## TEXTO MOSTRADO
——————

Quala cuenta con miles de ‘albertos’ para lograr las millonarias ventas de Vive 100 y de otros productos que vende en la calle como los Bon Ice y las crispetas Popetas. Productos que no tendrían el mismo liderazgo sin las maniobras de sus vendedores ambulantes que, aunque representan a la empresa, parecen ser el eslabón más olvidado de la cadena.

Esta multilatina es la líder en la fabricación y venta de productos para el consumo masivo volcados principalmente al consumidor popular. Son los duros en productos para estratos humildes.

Quala también es la dueña de las marcas Frutiño, Doña gallina, Ricostilla, La sopera, Quipitos, los exitosos Bon Ice y de Insta Crem, el producto con el que el colombiano de padres extranjeros Michael de Rhodes empezó la fábrica en 1980. El portafolio de la empresa del marsupial australiano está compuesto por más de 70 marcas que le dejan una utilidad anual superior a los $15 mil millones (cierre 2.019).

——————

## INSTRUCCIÓN DE TRABAJO A
Convierte en una lista breve el párrafo del texto sobre Quala que empieza con "Quala también es la dueña", sin perder sus datos principales.
## INSTRUCCIÓN DE TRABAJO B
Escribe la siguiente parte del texto sobre Quala a partir de su última oración.
El listado no guarda relación con el texto sobre Quala.

——————

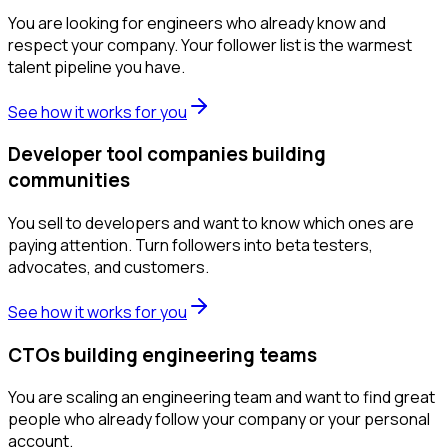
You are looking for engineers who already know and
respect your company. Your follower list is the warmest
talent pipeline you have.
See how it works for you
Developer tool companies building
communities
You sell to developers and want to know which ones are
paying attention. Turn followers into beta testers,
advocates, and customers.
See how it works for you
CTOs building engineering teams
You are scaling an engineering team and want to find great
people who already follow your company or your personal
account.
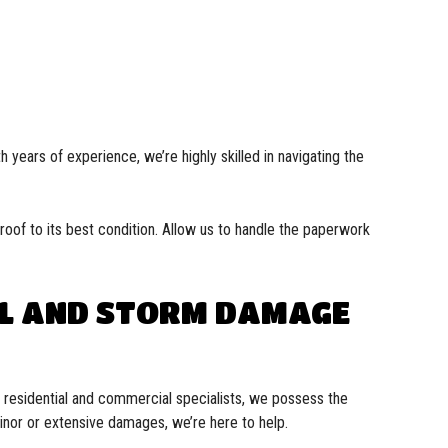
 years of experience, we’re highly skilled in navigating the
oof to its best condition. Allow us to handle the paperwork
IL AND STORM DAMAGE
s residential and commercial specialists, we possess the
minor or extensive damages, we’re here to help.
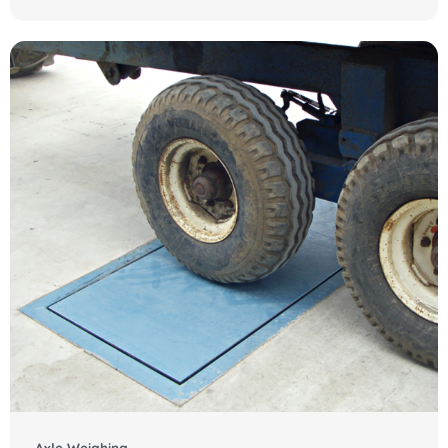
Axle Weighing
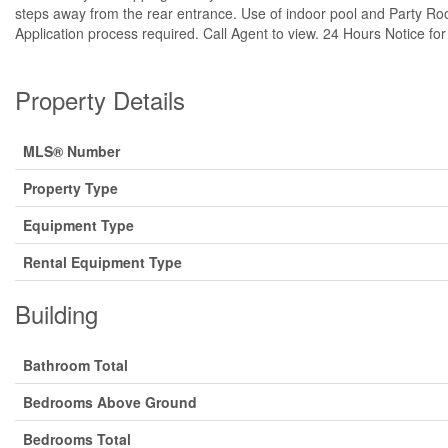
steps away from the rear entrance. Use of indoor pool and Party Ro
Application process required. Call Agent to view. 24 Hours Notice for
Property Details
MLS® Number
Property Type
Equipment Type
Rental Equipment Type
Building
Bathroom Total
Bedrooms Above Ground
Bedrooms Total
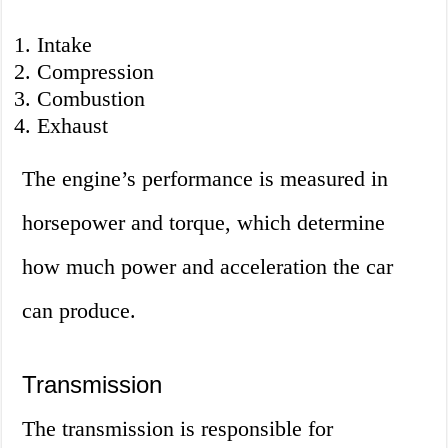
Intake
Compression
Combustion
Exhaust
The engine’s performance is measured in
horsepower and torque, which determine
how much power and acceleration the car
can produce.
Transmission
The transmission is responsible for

——————

## RESPUESTA A
- Marcas de Quala: Frutiño, Doña gallina, Ricostilla, La sopera, Quipitos, Bon Ice e Insta Crem.
- Insta Crem fue el producto con el que Michael de Rhodes, colombiano de padres extranjeros, empezó la fábrica en 1980.
- El portafolio de la empresa reúne más de 70 marcas.
- La utilidad anual supera los $15 mil millones (cierre 2.019).

## RESPUESTA B
—La necesidad tiene cara de perro— es la sentencia conformista de Alberto antes de despedirse y perderse afanosamente entre la fila que carros haciendo sonar unas botellas de Vive 100 vacías que llaman la atención de otro taxista que le compra una botella más. Solo tiene 52 segundos para la venta. Ahora yo hago cuentas: ha vendido ocho. Ha vendido $16.000. Ya es medio día, después de casi cuatro horas de trabajo se ha ganado $3.600.